Это оформление было условным. Это была игра, и просто это позволило менять место действия для каждой из пяти картин второй части спектакля. Легкие щиты ограничивали место действия; в предпоследнем акте на авансцене были только два белых щита, ограничивающие действие, и перед ними кровать, на которой лежал Присыпкин.

Вторая картина показывала зоопарк, в глубине находились щиты, прямо и вокруг, в центре какое-то подобие башни, впереди стояла большая клетка, в которой сидел Присыпкин, который казался для людей того времени каким-то странным диким зверем.

Действие последнее на полукруглой установке по обеим сторонам сцены. Предполагалась фосфоресцирующая декорация, но для этого не хватило времени».

Работа Родченко, вместе с работой Кукрыниксов, с музыкой Шостаковича, работой огромного мастера Мейерхольда и великолепной игрой Игоря Ильинского в роли Присыпкина, – всё это обеспечило успех пьесе Маяковского, и это оправдало те слова, которые он написал на этот спектакль:

Люди хохочут

и морщат лоб

в театре Мейрхольда

на спектакле «Клоп».

[Аплодисменты]


ПРЕДСЕДАТЕЛЬ

Слово предоставляется А.С. Езерской, директору Музея Маяковского.


тов. ЕЗЕРСКАЯ А.С.

Товарищи, когда 20 лет тому назад я пришла работать в музей, это было реставрированное здание с восстановленной квартирой Маяковского, с голыми стенами; ничего не было в нем, и в первые жe месяцы работы мне посчастливилось познакомиться с Родченко, и я поняла, что рядом со мной находится богатейшая кладовая с сокровищами, и сокровища этой кладовой начали постепенно заполнять стены музея.

Родченко с первых дней знакомства с Маяковским понял, что Маяковский – это огромное явление русской литературы, и он бережно берег всё, что касалось Маяковского. Действительно, и сейчас находятся и копии набросков плакатов, и копии набросков фотомонтажей, которые Родченко блестяще развивал, как, например, «Лучших сосок не было и нет» или «Дождик, дождь…». И мысль Маяковского, воплощенная художником в художественную форму. Мы имеем в виде архива Родченко такой богатейший материал, такую огромную, богатейшую портретную галерею для будущих столетий, что никак не отделим от Маяковского друг и соратник его Родченко.

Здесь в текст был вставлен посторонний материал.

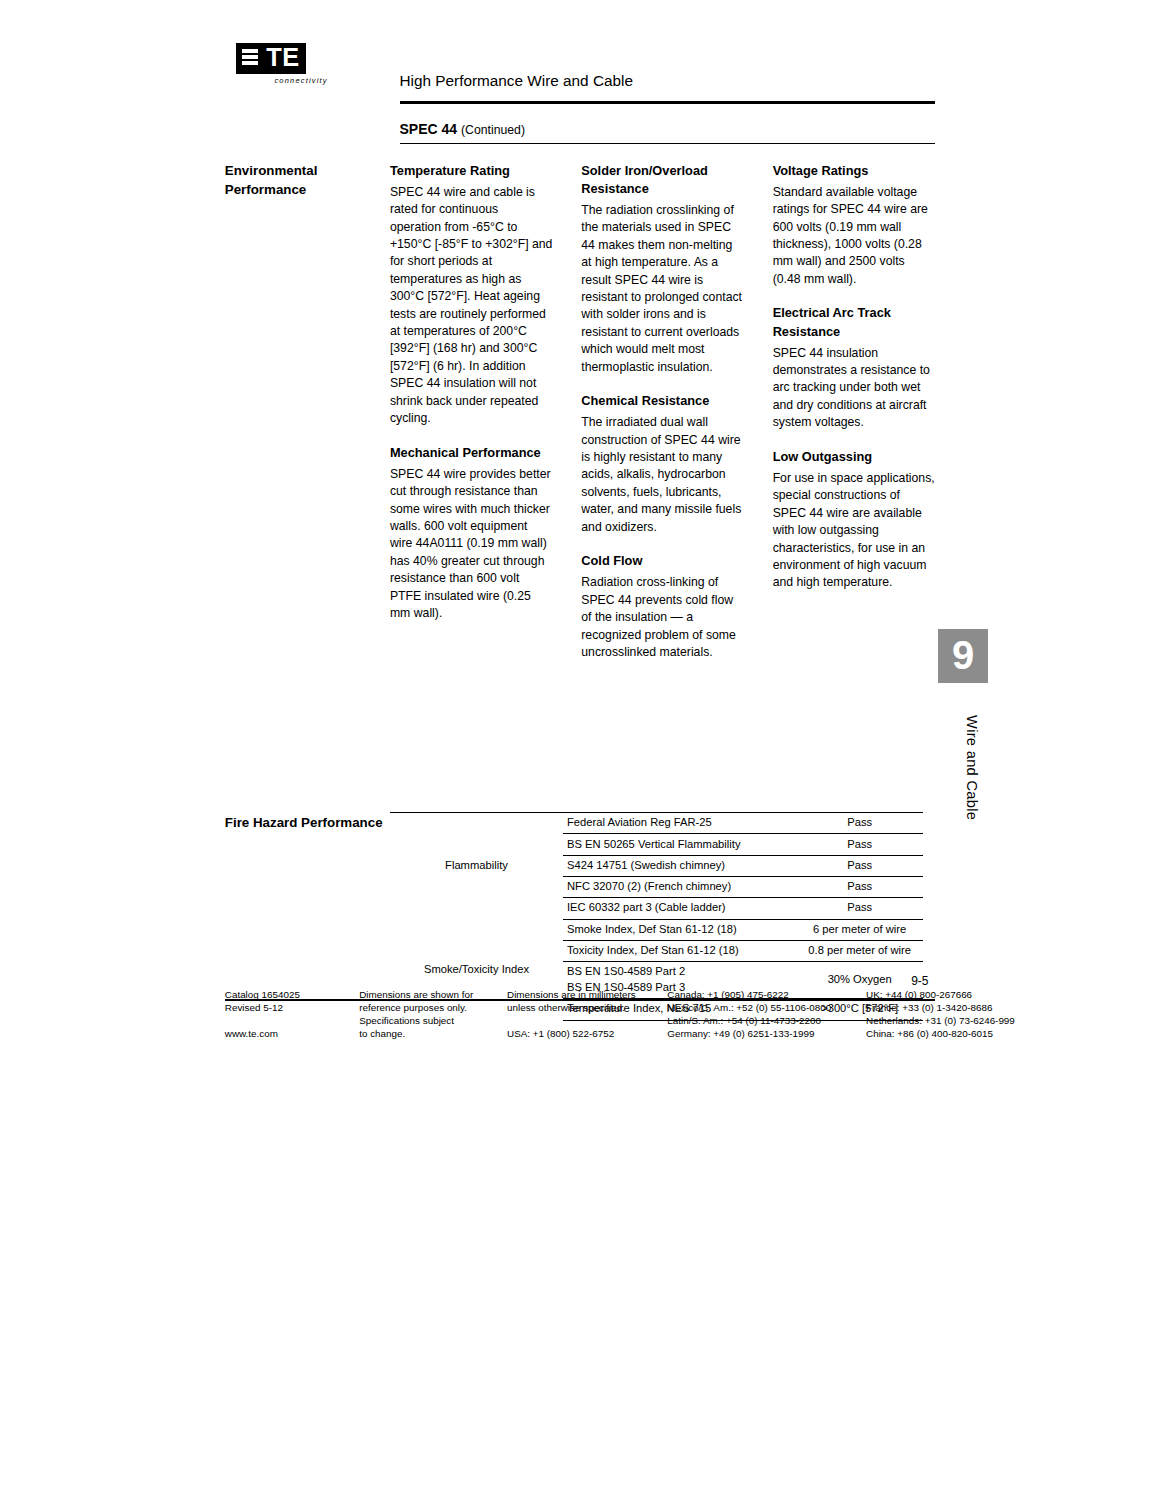TE
connectivity
High Performance Wire and Cable
SPEC 44 (Continued)
Environmental Performance
Temperature Rating
SPEC 44 wire and cable is rated for continuous operation from -65°C to +150°C [-85°F to +302°F] and for short periods at temperatures as high as 300°C [572°F]. Heat ageing tests are routinely performed at temperatures of 200°C [392°F] (168 hr) and 300°C [572°F] (6 hr). In addition SPEC 44 insulation will not shrink back under repeated cycling.
Mechanical Performance
SPEC 44 wire provides better cut through resistance than some wires with much thicker walls. 600 volt equipment wire 44A0111 (0.19 mm wall) has 40% greater cut through resistance than 600 volt PTFE insulated wire (0.25 mm wall).
Solder Iron/Overload Resistance
The radiation crosslinking of the materials used in SPEC 44 makes them non-melting at high temperature. As a result SPEC 44 wire is resistant to prolonged contact with solder irons and is resistant to current overloads which would melt most thermoplastic insulation.
Chemical Resistance
The irradiated dual wall construction of SPEC 44 wire is highly resistant to many acids, alkalis, hydrocarbon solvents, fuels, lubricants, water, and many missile fuels and oxidizers.
Cold Flow
Radiation cross-linking of SPEC 44 prevents cold flow of the insulation — a recognized problem of some uncrosslinked materials.
Voltage Ratings
Standard available voltage ratings for SPEC 44 wire are 600 volts (0.19 mm wall thickness), 1000 volts (0.28 mm wall) and 2500 volts (0.48 mm wall).
Electrical Arc Track Resistance
SPEC 44 insulation demonstrates a resistance to arc tracking under both wet and dry conditions at aircraft system voltages.
Low Outgassing
For use in space applications, special constructions of SPEC 44 wire are available with low outgassing characteristics, for use in an environment of high vacuum and high temperature.
Fire Hazard Performance
| Flammability | Federal Aviation Reg FAR-25 | Pass |
| BS EN 50265 Vertical Flammability | Pass |
| S424 14751 (Swedish chimney) | Pass |
| NFC 32070 (2) (French chimney) | Pass |
| IEC 60332 part 3 (Cable ladder) | Pass |
| Smoke/Toxicity Index | Smoke Index, Def Stan 61-12 (18) | 6 per meter of wire |
| Toxicity Index, Def Stan 61-12 (18) | 0.8 per meter of wire |
| BS EN 1S0-4589 Part 2 BS EN 1S0-4589 Part 3 | 30% Oxygen |
| Temperature Index, NES 715 | >300°C [572°F] |
9
Wire and Cable
9-5
Catalog 1654025
Revised 5-12
www.te.com
Dimensions are shown for
reference purposes only.
Specifications subject
to change.
Dimensions are in millimeters
unless otherwise specified.
USA: +1 (800) 522-6752
Canada: +1 (905) 475-6222
Mexico/C. Am.: +52 (0) 55-1106-0800
Latin/S. Am.: +54 (0) 11-4733-2200
Germany: +49 (0) 6251-133-1999
UK: +44 (0) 800-267666
France: +33 (0) 1-3420-8686
Netherlands: +31 (0) 73-6246-999
China: +86 (0) 400-820-6015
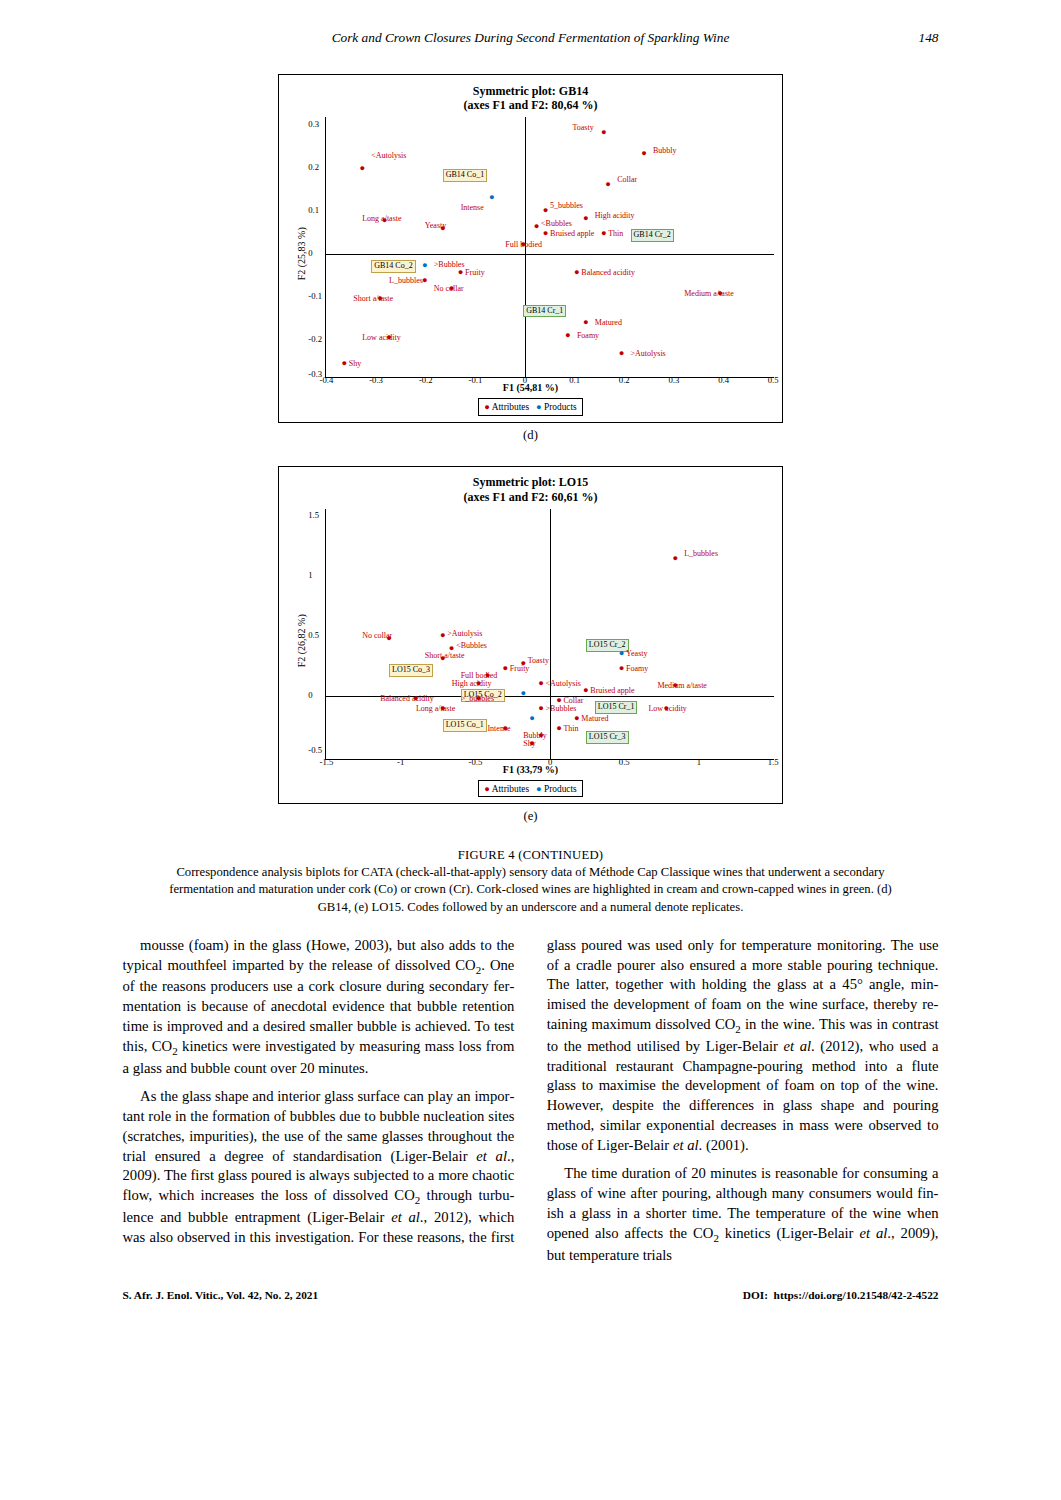Cork and Crown Closures During Second Fermentation of Sparkling Wine 148
Symmetric plot: GB14
(axes F1 and F2: 80,64 %)
F2 (25,83 %) 0.3 0.2 0.1 0 -0.1 -0.2 -0.3 -0.4 -0.3 -0.2 -0.1 0 0.1 0.2 0.3 0.4 0.5 ● <Autolysis ● Toasty ● Bubbly ● Collar ● GB14 Co_1 Intense ● 5_bubbles ● High acidity ● <Bubbles ● Bruised apple ● Thin GB14 Cr_2 ● Long a/taste ● Yeasty ● Full bodied ● GB14 Co_2 >Bubbles ● Fruity ● L_bubbles ● No collar ● Balanced acidity ● Medium a/taste ● Short a/taste ● GB14 Cr_1 ● Matured ● Foamy ● Low acidity ● >Autolysis ● Shy
F1 (54,81 %)
● Attributes ● Products
(d)
Symmetric plot: LO15
(axes F1 and F2: 60,61 %)
F2 (26,82 %) 1.5 1 0.5 0 -0.5 -1.5 -1 -0.5 0 0.5 1 1.5 ● L_bubbles ● No collar ● >Autolysis ● <Bubbles ● Short a/taste LO15 Cr_2 ● Yeasty LO15 Co_3 ● Toasty ● Fruity ● Full bodied ● High acidity ● Foamy ● <Autolysis LO15 Co_2 ● ● Medium a/taste ● Bruised apple ● Balanced acidity ● >_bubbles ● Collar LO15 Cr_1 ● Long a/taste ● >Bubbles ● Low acidity LO15 Co_1 ● ● Matured ● Intense ● Thin ● Bubbly LO15 Cr_3 ● Shy
F1 (33,79 %)
● Attributes ● Products
(e)
FIGURE 4 (CONTINUED)
Correspondence analysis biplots for CATA (check-all-that-apply) sensory data of Méthode Cap Classique wines that underwent a secondary fermentation and maturation under cork (Co) or crown (Cr). Cork-closed wines are highlighted in cream and crown-capped wines in green. (d) GB14, (e) LO15. Codes followed by an underscore and a numeral denote replicates.
mousse (foam) in the glass (Howe, 2003), but also adds to the typical mouthfeel imparted by the release of dissolved CO2. One of the reasons producers use a cork closure during secondary fermentation is because of anecdotal evidence that bubble retention time is improved and a desired smaller bubble is achieved. To test this, CO2 kinetics were investigated by measuring mass loss from a glass and bubble count over 20 minutes.
As the glass shape and interior glass surface can play an important role in the formation of bubbles due to bubble nucleation sites (scratches, impurities), the use of the same glasses throughout the trial ensured a degree of standardisation (Liger-Belair et al., 2009). The first glass poured is always subjected to a more chaotic flow, which increases the loss of dissolved CO2 through turbulence and bubble entrapment (Liger-Belair et al., 2012), which was also observed in this investigation. For these reasons, the first glass poured was used only for temperature monitoring. The use of a cradle pourer also ensured a more stable pouring technique. The latter, together with holding the glass at a 45° angle, minimised the development of foam on the wine surface, thereby retaining maximum dissolved CO2 in the wine. This was in contrast to the method utilised by Liger-Belair et al. (2012), who used a traditional restaurant Champagne-pouring method into a flute glass to maximise the development of foam on top of the wine. However, despite the differences in glass shape and pouring method, similar exponential decreases in mass were observed to those of Liger-Belair et al. (2001).
The time duration of 20 minutes is reasonable for consuming a glass of wine after pouring, although many consumers would finish a glass in a shorter time. The temperature of the wine when opened also affects the CO2 kinetics (Liger-Belair et al., 2009), but temperature trials
S. Afr. J. Enol. Vitic., Vol. 42, No. 2, 2021 DOI: https://doi.org/10.21548/42-2-4522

После войны, когда мы снова открывались и реконструировались, реконструировали здание, Родченко прислал нам подарок в музей.

Среди большой вазы с только что распустившимися незабудками был чудесно упакованный в целлофан паяльник – электрический паяльник, который Маяковский привез Родченко в подарок из Парижа как техническую новинку. Родченко передавал это музею, зная, что мы это сохраним, и нашел такую поэтическую, несколько необычную форму.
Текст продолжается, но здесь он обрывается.